水がほとんどない涸れ滝でしたが白っぽい石英質の岩壁と滝壺が綺麗な美しい滝場でした。

 程々の水が流れ落ちている所へ西に傾いた太陽の光が差し込んで来る時間に再訪したいと思いました。

  滝を眺めながら休んだあと神社へ帰る道を進みました。
車道を少し歩いたところの右側に車止め広場があり、その奥手から山に上がってゆく階段道が安神山の裾を登高線沿いに回ってゆく破線路の入口の様でした。

 広場に止めた車の脇で山支度をしている若いハイカーに確認して踏み込んだ道は、意外にアップダウンが多く、ひと山越えてきた年寄りは時々息を上げながら進むこととなりました。
まわりの山林の植物相は変化に富み、所々で海側への視界が開け、とても良い感じの森林浴ルート、と思いました。

 大きな堰堤の下を通過したあと、安神山への直登ルートの入口を通り過ぎると間もなく朝の出発点だった立て看板の前に帰り着きました。

 ここから先は朝方歩いてた所なので宝物館の前で右折し神社の背後を回ってバス通りに出ました。
こちら側には道の駅があったりするので食事ができるでは、と期待していたのですがあてが外れました。

 門前町の方まで行ってみたがいずれも営業時間外でした。
仕方なく角の店で饅頭を買って空腹を凌ぐこととなりました。
 
 大山祗神社のあたりは、この15年の間にかなり様変わりし、参道入口近くに壮麗な神門が建てられ、参詣者も増えていました。

 門前町も以前の寂れた感じがなくなって小綺麗になり、ドライブイン風の食堂もできていましたが営業時間が短く、みな閉まっていたのは困ったことでした。


<補足情報>
 GPS軌跡・地点マークのダウンロード
   ★上の地図の GPS 軌跡と地点マーク情報をまとめて ZIP 圧縮したものです。
       解凍するとそれぞれの GPX ファイルが得られます。


Googleフォトアルバム
  ★撮影地点の経緯度情報が付いた元画像のアルバムが見れます。

☆おわりに
    鷲ヶ頭山は、2004年の5月に、四国の赤石山に行く途中に立ち寄って登り、それまで見たこともない多島海の絶景との、衝撃的な出合いがあった山です。
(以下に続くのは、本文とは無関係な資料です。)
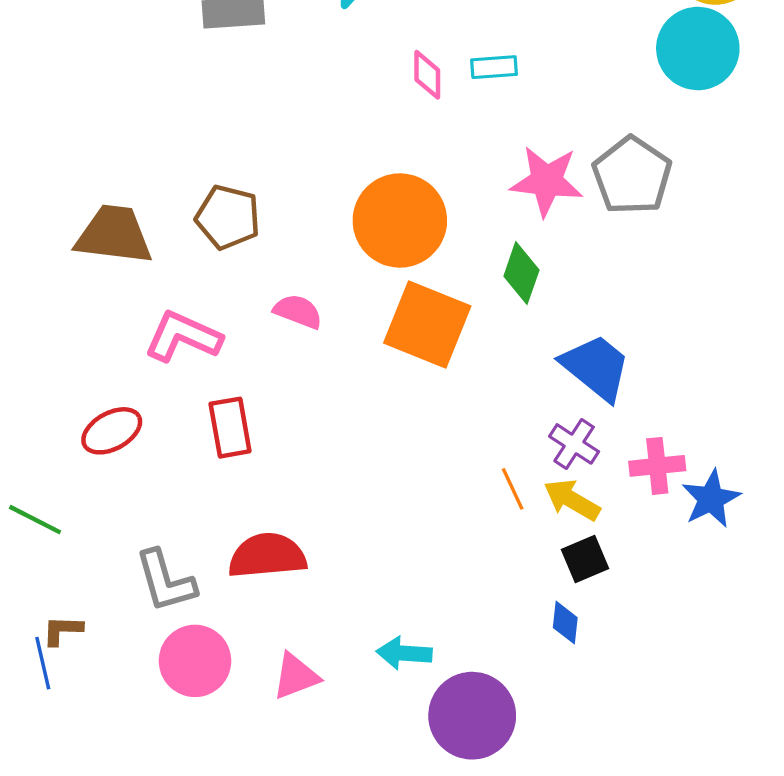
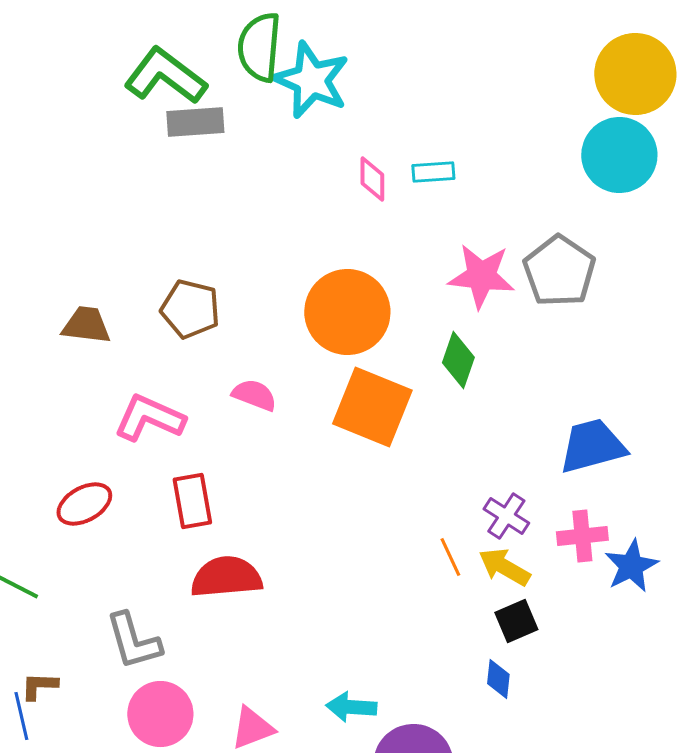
brown trapezoid: (114, 235) -> (86, 325), size x0.7
blue trapezoid: (596, 367) -> (592, 446), moved, turned -54
red semicircle: (267, 556) -> (226, 577), moved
(2004年5月の記録)

 15年ぶりに再会した頂上の展望はやはり素晴らしいものでした。
春の瀬戸内山巡りで見てきた瀬戸内西部の幾つかの島の山の頂上の景色と比べても、一、二の座を争うものでした。

 大山祇神社の本殿に戻り、無事に登山ができたことへの感謝を捧げたあと、海事博物館に入って昭和天皇海洋生物御研究用船、海洋生物標本、国内鉱山標本鉱石などを見学しました。
また、平安・源平時代の貴重な武具の展示で有名な宝物館も見学して盛り沢山な一日を終わりました。
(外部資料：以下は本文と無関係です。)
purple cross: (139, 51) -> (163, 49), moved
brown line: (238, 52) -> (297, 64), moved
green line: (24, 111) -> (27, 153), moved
 大三島は15年前に来たときには山火事のあとだったせいか神社境内は閑散としていて門前町も寂れていましたが、しまなみサイクリングや海外からの観光客などのお蔭で賑わいが戻り、なんとなく華やいだ雰囲気が漂っていました。

 瀬戸内諸島の島山巡りは大きな山に登れなくなった年寄り山屋が楽しめる最高のフィールド、と思いました。